**Required work:** Count the lines in the data below that contain the string "function". Reply with that number alone.

**Material shown:**
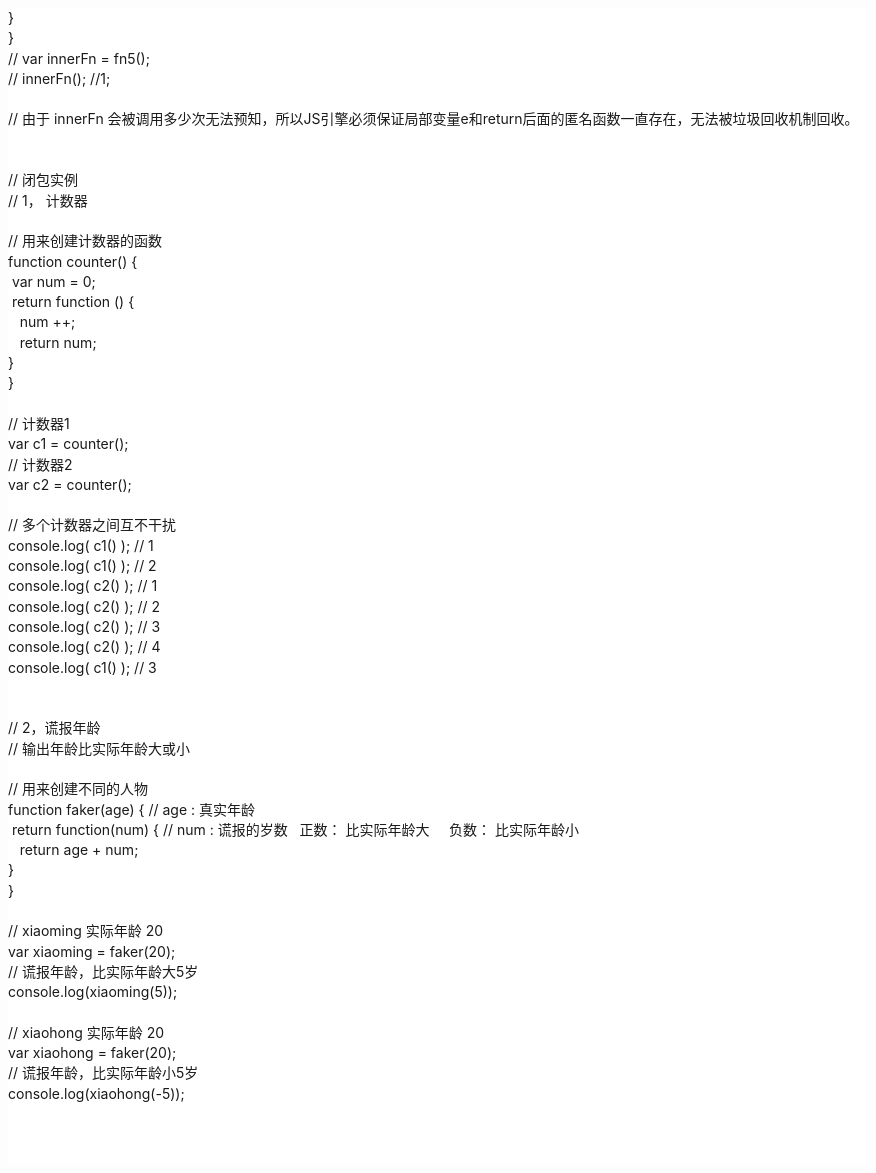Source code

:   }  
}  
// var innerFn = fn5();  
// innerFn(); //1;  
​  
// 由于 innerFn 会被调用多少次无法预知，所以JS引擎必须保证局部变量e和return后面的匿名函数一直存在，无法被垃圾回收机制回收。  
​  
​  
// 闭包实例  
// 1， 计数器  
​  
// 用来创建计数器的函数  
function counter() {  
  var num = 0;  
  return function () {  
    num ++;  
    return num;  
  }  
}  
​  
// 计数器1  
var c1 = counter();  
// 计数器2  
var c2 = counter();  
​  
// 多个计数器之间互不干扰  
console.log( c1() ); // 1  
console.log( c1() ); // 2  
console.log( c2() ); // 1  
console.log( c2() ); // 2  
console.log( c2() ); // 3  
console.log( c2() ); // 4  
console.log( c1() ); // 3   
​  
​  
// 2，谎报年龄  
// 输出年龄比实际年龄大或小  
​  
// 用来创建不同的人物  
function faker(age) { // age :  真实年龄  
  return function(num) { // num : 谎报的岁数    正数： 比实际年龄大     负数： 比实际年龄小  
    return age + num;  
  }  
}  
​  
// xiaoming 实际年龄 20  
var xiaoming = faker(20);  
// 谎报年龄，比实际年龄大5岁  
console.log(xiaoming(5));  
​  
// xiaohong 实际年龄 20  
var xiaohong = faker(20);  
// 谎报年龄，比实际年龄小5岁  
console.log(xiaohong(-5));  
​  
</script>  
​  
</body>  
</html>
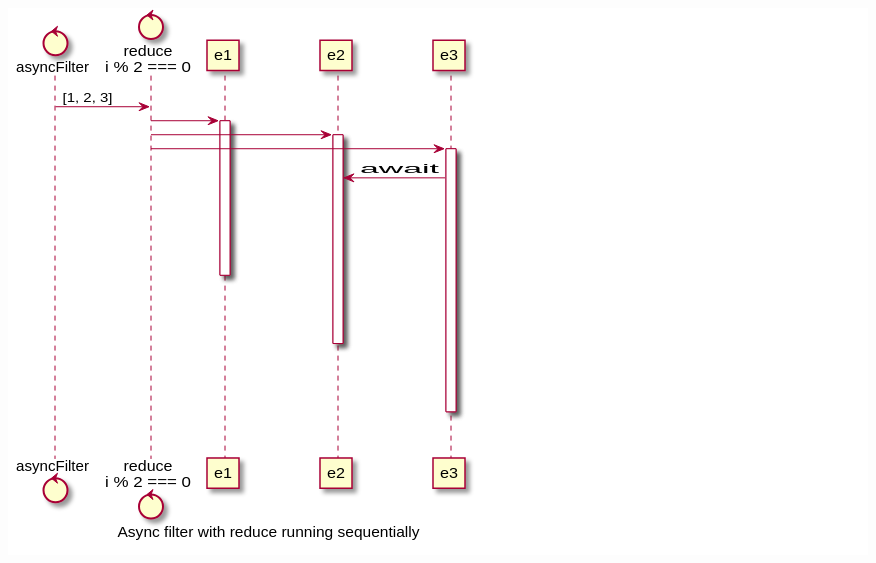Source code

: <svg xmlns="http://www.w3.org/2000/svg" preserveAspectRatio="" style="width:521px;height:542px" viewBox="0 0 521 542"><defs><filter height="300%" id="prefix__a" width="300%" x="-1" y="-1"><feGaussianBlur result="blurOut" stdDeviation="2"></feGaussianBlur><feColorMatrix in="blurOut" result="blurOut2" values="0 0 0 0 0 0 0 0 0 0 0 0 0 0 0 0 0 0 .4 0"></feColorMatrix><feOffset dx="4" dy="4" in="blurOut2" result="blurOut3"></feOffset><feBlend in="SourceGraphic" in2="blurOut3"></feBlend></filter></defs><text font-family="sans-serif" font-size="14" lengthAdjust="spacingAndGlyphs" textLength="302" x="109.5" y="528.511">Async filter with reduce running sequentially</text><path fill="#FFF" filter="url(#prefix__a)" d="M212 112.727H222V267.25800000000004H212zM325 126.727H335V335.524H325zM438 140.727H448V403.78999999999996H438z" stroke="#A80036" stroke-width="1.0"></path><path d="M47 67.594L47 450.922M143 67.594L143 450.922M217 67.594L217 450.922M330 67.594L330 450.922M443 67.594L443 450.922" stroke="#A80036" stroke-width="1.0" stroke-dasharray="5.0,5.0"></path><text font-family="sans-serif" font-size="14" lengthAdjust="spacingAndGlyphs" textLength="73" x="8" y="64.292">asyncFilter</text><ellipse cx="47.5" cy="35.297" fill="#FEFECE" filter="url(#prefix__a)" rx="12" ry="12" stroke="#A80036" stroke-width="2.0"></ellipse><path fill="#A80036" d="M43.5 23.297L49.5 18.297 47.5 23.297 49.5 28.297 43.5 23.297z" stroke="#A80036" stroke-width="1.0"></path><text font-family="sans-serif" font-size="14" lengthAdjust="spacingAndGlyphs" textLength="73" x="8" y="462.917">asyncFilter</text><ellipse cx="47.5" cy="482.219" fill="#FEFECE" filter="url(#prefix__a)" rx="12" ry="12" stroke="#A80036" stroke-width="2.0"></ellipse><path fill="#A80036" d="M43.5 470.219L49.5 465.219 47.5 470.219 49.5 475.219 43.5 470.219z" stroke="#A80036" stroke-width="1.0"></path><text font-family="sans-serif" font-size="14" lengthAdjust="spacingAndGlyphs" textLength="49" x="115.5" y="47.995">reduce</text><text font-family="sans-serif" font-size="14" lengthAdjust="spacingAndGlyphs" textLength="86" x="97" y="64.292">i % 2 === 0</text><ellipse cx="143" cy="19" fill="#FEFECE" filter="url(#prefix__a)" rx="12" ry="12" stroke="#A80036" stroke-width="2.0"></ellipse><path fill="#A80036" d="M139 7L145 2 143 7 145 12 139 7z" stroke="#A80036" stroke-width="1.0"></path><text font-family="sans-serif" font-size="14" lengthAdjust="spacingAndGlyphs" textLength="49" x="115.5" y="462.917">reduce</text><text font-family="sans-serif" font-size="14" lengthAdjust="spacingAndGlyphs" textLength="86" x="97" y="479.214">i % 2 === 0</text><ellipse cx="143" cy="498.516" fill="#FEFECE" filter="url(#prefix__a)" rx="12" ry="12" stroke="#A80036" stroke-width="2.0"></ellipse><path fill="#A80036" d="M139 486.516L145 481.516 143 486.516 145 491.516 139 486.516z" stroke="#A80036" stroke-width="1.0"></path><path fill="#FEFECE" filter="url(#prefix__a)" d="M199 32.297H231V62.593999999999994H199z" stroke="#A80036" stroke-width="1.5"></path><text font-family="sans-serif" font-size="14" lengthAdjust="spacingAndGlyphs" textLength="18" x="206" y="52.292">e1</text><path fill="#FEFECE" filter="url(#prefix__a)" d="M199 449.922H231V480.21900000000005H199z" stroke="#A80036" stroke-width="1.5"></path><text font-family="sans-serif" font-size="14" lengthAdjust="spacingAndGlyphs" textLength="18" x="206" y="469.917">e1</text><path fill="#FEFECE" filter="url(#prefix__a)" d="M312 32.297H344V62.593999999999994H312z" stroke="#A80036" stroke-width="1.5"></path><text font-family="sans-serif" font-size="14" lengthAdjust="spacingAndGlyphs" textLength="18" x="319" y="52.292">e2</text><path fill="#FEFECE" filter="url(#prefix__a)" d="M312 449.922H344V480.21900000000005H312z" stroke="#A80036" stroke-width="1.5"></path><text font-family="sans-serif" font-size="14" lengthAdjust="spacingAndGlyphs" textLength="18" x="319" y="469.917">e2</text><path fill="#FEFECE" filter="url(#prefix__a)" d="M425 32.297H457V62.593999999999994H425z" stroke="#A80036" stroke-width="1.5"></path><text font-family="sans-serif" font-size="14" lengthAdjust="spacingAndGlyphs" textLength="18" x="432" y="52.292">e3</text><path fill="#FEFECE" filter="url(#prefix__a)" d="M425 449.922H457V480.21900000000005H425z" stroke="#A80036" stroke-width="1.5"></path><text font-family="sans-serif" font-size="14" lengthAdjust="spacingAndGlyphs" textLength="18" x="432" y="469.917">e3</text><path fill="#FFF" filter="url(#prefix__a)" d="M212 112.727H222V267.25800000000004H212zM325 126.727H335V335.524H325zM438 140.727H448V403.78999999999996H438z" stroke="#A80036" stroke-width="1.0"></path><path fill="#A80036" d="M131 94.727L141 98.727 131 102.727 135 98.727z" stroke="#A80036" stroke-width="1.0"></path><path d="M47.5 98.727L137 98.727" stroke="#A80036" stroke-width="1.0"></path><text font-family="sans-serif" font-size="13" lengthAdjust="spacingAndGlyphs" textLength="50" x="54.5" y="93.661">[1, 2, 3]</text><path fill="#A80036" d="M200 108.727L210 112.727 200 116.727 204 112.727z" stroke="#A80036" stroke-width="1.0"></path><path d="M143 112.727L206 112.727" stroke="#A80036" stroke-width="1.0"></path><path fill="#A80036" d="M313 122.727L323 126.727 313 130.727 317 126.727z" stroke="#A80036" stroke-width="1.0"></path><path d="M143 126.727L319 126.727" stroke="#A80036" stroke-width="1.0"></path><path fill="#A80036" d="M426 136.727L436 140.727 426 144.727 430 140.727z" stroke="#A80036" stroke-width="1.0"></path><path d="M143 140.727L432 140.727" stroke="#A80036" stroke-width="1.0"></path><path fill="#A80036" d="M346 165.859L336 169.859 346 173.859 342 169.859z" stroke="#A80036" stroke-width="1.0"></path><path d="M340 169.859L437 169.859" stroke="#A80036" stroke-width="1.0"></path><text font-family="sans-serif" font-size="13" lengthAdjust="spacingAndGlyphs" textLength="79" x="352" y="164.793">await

**Response to this exercise:** 4